February Market Insights
Stocks post strong gains, though interest-rate picture gets cloudier.
Stocks rallied in February, with portfolios that have exposure to both U.S. and international stocks benefitting.
U.S. large-cap stocks (S&P 500) gained 5.34% while small caps (S&P 600) rose 3.32%. Emerging-market stocks (MSCI Emerging Markets) increased 4.76% and developed-market international stocks (MSCI EAFE) rose 1.83%. The Bloomberg U.S. Aggregate Bond Index, a broad measure of bonds, fell 1.41%.*
WHY IT HAPPENED
Interest rates and inflation remain the market’s overarching focus, but its attention was diverted in February by strong profits from technology companies. For instance, optimism about the prospects of Nvidia, which makes AI-related technology, fueled a robust rally, particularly in large-cap stocks.
The market’s gains were made against a cloudier inflation and interest-rate picture. Data in previous months had been showing core inflation on a fairly steady downtrend toward the Federal Reserve’s target of 2%. This raised expectations that the Fed could loosen its grip on interest rates and embark on a number of rate cuts this year. However, the most recent reports showed upticks in the month-to-month (though not annual) inflation rate.
Moreover, data continued to show resilient economic growth amid higher rates, with solid reports on the labor market and the Gross Domestic Product during the month. While these reports diminished expectations for the number of rate cuts, they still left rate cuts in 2024 on the table for the market, albeit fewer than people were expecting late last year.
What it means for you
The market is always parsing the outlooks for the economy, corporate profits and interest rates, so there are a lot of factors at play. Any one of them showing weakness or strength could create market volatility. But remember that the market always fluctuates, and that monthly economic data is noisy.

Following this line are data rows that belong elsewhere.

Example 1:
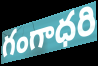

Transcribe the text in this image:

గంగాధరి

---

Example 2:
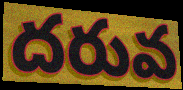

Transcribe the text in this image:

దరువ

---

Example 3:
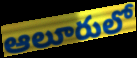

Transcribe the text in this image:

ఆలూరులో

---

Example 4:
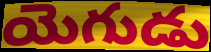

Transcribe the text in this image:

యెగుడు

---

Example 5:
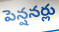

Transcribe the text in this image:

పెన్షనర్లు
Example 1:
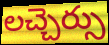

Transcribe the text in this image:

లచ్చెర్సు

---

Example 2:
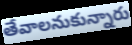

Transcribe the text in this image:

తేవాలనుకున్నారు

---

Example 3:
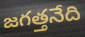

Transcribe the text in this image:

జగత్తనేది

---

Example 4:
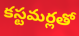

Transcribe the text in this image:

కస్టమర్లతో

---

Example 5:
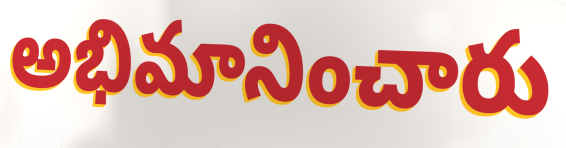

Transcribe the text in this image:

అభిమానించారు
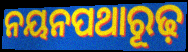
ନୟନପଥାରୂଢ଼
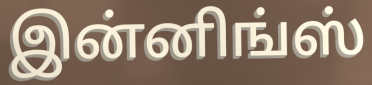
இன்னிங்ஸ்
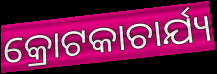
କ୍ରୋଟକାଚାର୍ଯ୍ୟ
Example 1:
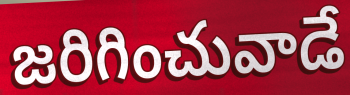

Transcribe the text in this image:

జరిగించువాడే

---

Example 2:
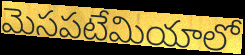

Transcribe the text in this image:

మెసపటేమియాలో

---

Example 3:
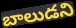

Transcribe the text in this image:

బాలుడని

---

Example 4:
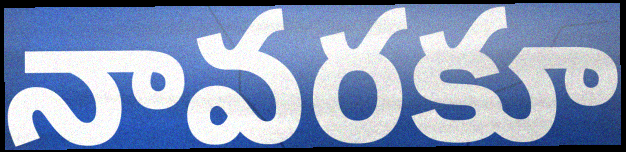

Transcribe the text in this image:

నావరకూ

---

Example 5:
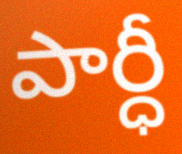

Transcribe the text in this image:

పార్ధీ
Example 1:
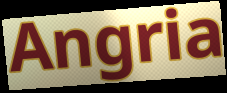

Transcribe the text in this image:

Angria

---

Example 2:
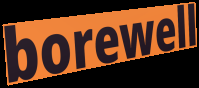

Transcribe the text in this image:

borewell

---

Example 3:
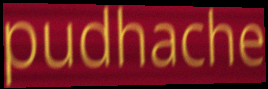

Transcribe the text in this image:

pudhache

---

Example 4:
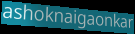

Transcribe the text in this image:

ashoknaigaonkar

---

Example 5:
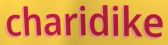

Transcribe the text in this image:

charidike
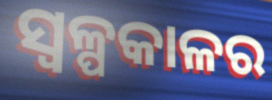
ସ୍ୱଳ୍ପକାଳର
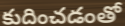
కుదించడంతో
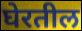
घेरतील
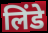
लिंडे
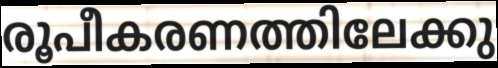
രൂപീകരണത്തിലേക്കു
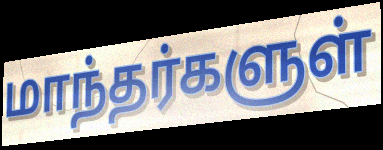
மாந்தர்களுள்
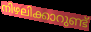
നിഴലിക്കാറുണ്ട്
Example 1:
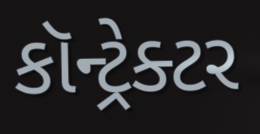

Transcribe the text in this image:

કૉન્ટ્રેક્ટર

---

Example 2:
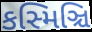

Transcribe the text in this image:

કસ્મિઞ્ચિ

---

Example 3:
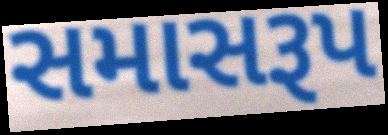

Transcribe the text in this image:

સમાસરૂપ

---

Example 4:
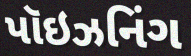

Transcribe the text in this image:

પૉઇઝનિંગ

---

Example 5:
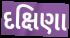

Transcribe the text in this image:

દક્ષિણા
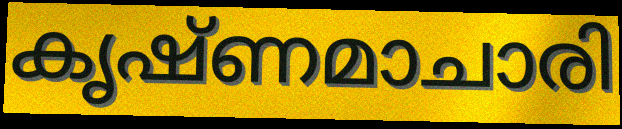
കൃഷ്ണമാചാരി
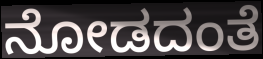
ನೋಡದಂತೆ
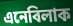
এনেবিলাক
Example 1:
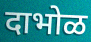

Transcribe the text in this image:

दाभोळ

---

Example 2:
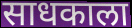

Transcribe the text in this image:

साधकाला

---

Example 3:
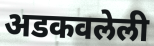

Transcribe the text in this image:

अडकवलेली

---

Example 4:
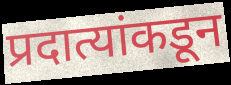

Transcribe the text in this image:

प्रदात्यांकडून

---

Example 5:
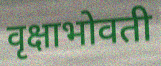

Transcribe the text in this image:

वृक्षाभोवती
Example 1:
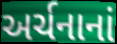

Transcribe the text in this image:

અર્ચનાનાં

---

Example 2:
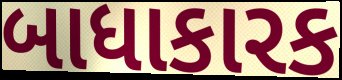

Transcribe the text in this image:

બાધાકારક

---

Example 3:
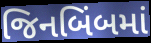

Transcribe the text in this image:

જિનબિંબમાં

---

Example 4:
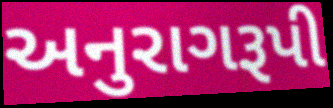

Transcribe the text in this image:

અનુરાગરૂપી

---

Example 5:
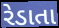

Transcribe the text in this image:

રેડાતા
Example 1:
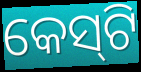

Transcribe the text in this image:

କେସ୍‌ଟି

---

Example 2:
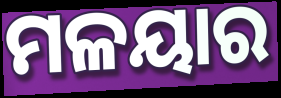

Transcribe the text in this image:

ମଳୟାର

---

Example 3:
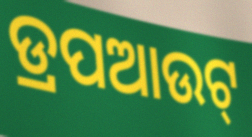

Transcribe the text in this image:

ଡ୍ରପଆଉଟ୍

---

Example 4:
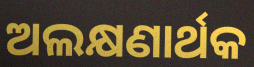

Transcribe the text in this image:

ଅଲକ୍ଷଣାର୍ଥକ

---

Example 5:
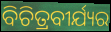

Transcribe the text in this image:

ବିଚିତ୍ରବୀର୍ଯ୍ୟର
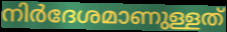
നിർദേശമാണുള്ളത്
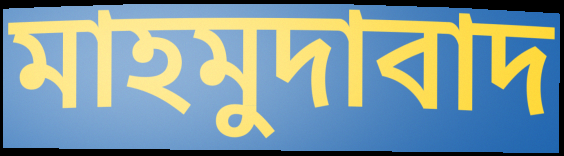
মাহমুদাবাদ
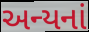
અન્યનાં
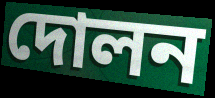
দোলন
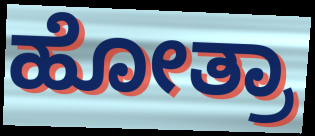
ಹೋತ್ರಾ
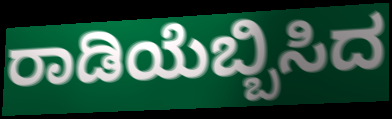
ರಾಡಿಯೆಬ್ಬಿಸಿದ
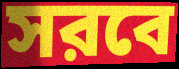
সরবে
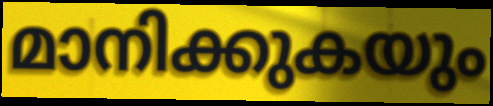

It is not uncommon for a major stock or bond index to have negative returns year to date only to reverse course and end the year positive. There are periods when different asset classes – small-cap or international stocks, for example - do better and worse than large-caps, the leader so far this year. It’s very hard to predict what asset class will do best. That’s why diversification matters so much.
However, whether monthly market trends continue is less important to a retirement portfolio, which likely has a multiyear horizon. Although past performance is not a guarantee of future results historically, a longer time horizon (extending not just to, but also through retirement) can give you more opportunity for growth since the market has had an upward bias over longer periods of time, even though there have been and likely will be declines along the way.

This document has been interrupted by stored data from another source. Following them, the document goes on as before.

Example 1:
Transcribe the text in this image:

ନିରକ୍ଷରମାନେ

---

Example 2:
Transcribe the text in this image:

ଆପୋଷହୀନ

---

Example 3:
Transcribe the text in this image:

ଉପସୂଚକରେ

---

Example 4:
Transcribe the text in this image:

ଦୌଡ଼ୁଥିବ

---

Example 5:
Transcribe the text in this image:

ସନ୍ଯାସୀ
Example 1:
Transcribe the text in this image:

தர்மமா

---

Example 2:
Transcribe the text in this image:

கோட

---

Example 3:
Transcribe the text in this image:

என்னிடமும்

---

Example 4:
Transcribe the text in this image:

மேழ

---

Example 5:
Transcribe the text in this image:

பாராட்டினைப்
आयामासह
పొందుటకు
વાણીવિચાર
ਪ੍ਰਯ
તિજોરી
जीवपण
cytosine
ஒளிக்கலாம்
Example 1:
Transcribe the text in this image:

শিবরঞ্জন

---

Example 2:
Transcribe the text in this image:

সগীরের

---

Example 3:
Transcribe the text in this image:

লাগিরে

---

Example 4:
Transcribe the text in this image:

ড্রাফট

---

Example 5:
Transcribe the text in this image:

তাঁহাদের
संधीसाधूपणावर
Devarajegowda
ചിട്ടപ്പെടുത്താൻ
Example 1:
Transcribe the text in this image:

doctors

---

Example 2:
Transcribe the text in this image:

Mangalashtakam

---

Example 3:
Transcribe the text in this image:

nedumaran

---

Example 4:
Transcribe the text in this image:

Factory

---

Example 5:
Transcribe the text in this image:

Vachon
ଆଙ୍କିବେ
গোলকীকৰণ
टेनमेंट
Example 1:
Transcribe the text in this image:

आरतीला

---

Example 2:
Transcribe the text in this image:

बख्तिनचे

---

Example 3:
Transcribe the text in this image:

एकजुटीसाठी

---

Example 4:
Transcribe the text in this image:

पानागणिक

If you ever have questions about your portfolio, we encourage you to contact your financial planner.
* Index return data provided reflects “total return,” which includes income generated by securities held within the index, such as dividends and interest. Because it includes income, index total returns can differ from index price returns that only consider prices.

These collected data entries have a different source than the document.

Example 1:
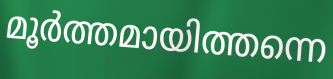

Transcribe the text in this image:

മൂർത്തമായിത്തന്നെ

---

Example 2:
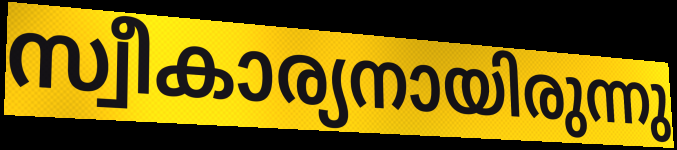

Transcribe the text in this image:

സ്വീകാര്യനായിരുന്നു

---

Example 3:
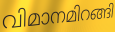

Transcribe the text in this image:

വിമാനമിറങ്ങി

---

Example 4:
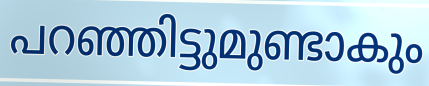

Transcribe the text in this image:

പറഞ്ഞിട്ടുമുണ്ടാകും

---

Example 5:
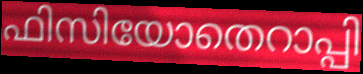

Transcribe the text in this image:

ഫിസിയോതെറാപ്പി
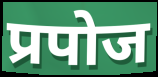
प्रपोज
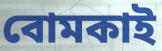
বোমকাই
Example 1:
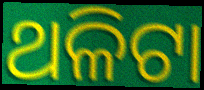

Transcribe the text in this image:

ଥଳିଟା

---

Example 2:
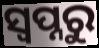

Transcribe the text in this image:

ସ୍ବପ୍ନରୁ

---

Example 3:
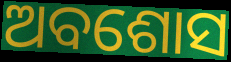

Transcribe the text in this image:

ଅବଶୋସ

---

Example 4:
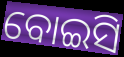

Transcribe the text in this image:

ବୋଇସି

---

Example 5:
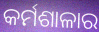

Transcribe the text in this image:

କର୍ମଶାଳାର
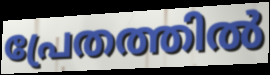
പ്രേതത്തിൽ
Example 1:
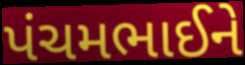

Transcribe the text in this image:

પંચમભાઈને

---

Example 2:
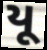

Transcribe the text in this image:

યૂ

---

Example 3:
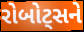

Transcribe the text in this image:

રોબોટ્સને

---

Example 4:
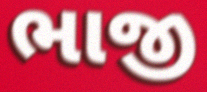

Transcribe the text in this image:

ભાજી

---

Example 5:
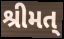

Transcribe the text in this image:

શ્રીમત્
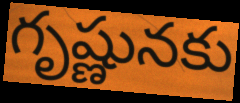
గృష్ణునకు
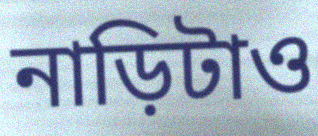
নাড়িটাও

An index is a portfolio of specific securities (such as the S&P 500, Dow Jones Industrial Average and Nasdaq composite), the performance of which is often used as a benchmark in judging the relative performance of certain asset classes. Indexes are unmanaged portfolios and investors cannot invest directly in an index.
Investing strategies, such as asset allocation, diversification or rebalancing, do not ensure or guarantee better performance and cannot eliminate the risk of investment losses. All investments have inherent risks, including loss of principal. There are no guarantees that a portfolio employing these or any other strategy will outperform a portfolio that does not engage in such strategies.
Past performance does not guarantee future results.